→ Input data

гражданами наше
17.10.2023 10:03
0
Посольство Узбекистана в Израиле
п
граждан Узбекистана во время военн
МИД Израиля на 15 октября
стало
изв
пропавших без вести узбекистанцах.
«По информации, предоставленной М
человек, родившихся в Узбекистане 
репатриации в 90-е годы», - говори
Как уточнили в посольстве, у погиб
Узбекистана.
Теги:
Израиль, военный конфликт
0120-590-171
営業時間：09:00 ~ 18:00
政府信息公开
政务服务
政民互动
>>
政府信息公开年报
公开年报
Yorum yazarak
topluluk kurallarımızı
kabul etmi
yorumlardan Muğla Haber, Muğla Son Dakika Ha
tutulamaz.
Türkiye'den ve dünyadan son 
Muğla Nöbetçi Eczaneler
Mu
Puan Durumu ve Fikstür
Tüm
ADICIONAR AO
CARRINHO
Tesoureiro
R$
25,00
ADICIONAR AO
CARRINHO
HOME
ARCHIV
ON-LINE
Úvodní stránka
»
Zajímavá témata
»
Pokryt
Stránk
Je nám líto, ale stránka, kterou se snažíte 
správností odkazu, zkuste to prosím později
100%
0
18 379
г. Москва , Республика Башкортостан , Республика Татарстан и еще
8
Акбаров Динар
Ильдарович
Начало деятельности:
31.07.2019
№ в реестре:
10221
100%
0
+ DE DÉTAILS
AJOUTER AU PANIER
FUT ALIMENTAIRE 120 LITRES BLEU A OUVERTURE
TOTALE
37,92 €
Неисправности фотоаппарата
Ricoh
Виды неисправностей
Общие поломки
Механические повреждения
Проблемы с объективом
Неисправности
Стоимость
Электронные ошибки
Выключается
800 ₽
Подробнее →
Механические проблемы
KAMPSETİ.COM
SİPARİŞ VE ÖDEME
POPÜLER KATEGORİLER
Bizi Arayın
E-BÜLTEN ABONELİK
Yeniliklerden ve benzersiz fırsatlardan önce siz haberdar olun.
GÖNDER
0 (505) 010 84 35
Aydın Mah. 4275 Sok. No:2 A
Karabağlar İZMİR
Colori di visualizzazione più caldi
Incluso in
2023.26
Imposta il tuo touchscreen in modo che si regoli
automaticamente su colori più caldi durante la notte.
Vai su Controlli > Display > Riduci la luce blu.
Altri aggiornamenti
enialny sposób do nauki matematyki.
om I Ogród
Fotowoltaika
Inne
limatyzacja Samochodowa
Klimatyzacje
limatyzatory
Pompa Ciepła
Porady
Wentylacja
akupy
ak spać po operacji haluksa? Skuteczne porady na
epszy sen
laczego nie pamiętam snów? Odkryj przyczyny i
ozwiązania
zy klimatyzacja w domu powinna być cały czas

→ Problem requirements
The data above needs to be given again exactly, with no line left out.

→ Task response
гражданами наше
17.10.2023 10:03
0
Посольство Узбекистана в Израиле
п
граждан Узбекистана во время военн
МИД Израиля на 15 октября
стало
изв
пропавших без вести узбекистанцах.
«По информации, предоставленной М
человек, родившихся в Узбекистане 
репатриации в 90-е годы», - говори
Как уточнили в посольстве, у погиб
Узбекистана.
Теги:
Израиль, военный конфликт
0120-590-171
営業時間：09:00 ~ 18:00
政府信息公开
政务服务
政民互动
>>
政府信息公开年报
公开年报
Yorum yazarak
topluluk kurallarımızı
kabul etmi
yorumlardan Muğla Haber, Muğla Son Dakika Ha
tutulamaz.
Türkiye'den ve dünyadan son 
Muğla Nöbetçi Eczaneler
Mu
Puan Durumu ve Fikstür
Tüm
ADICIONAR AO
CARRINHO
Tesoureiro
R$
25,00
ADICIONAR AO
CARRINHO
HOME
ARCHIV
ON-LINE
Úvodní stránka
»
Zajímavá témata
»
Pokryt
Stránk
Je nám líto, ale stránka, kterou se snažíte 
správností odkazu, zkuste to prosím později
100%
0
18 379
г. Москва , Республика Башкортостан , Республика Татарстан и еще
8
Акбаров Динар
Ильдарович
Начало деятельности:
31.07.2019
№ в реестре:
10221
100%
0
+ DE DÉTAILS
AJOUTER AU PANIER
FUT ALIMENTAIRE 120 LITRES BLEU A OUVERTURE
TOTALE
37,92 €
Неисправности фотоаппарата
Ricoh
Виды неисправностей
Общие поломки
Механические повреждения
Проблемы с объективом
Неисправности
Стоимость
Электронные ошибки
Выключается
800 ₽
Подробнее →
Механические проблемы
KAMPSETİ.COM
SİPARİŞ VE ÖDEME
POPÜLER KATEGORİLER
Bizi Arayın
E-BÜLTEN ABONELİK
Yeniliklerden ve benzersiz fırsatlardan önce siz haberdar olun.
GÖNDER
0 (505) 010 84 35
Aydın Mah. 4275 Sok. No:2 A
Karabağlar İZMİR
Colori di visualizzazione più caldi
Incluso in
2023.26
Imposta il tuo touchscreen in modo che si regoli
automaticamente su colori più caldi durante la notte.
Vai su Controlli > Display > Riduci la luce blu.
Altri aggiornamenti
enialny sposób do nauki matematyki.
om I Ogród
Fotowoltaika
Inne
limatyzacja Samochodowa
Klimatyzacje
limatyzatory
Pompa Ciepła
Porady
Wentylacja
akupy
ak spać po operacji haluksa? Skuteczne porady na
epszy sen
laczego nie pamiętam snów? Odkryj przyczyny i
ozwiązania
zy klimatyzacja w domu powinna być cały czas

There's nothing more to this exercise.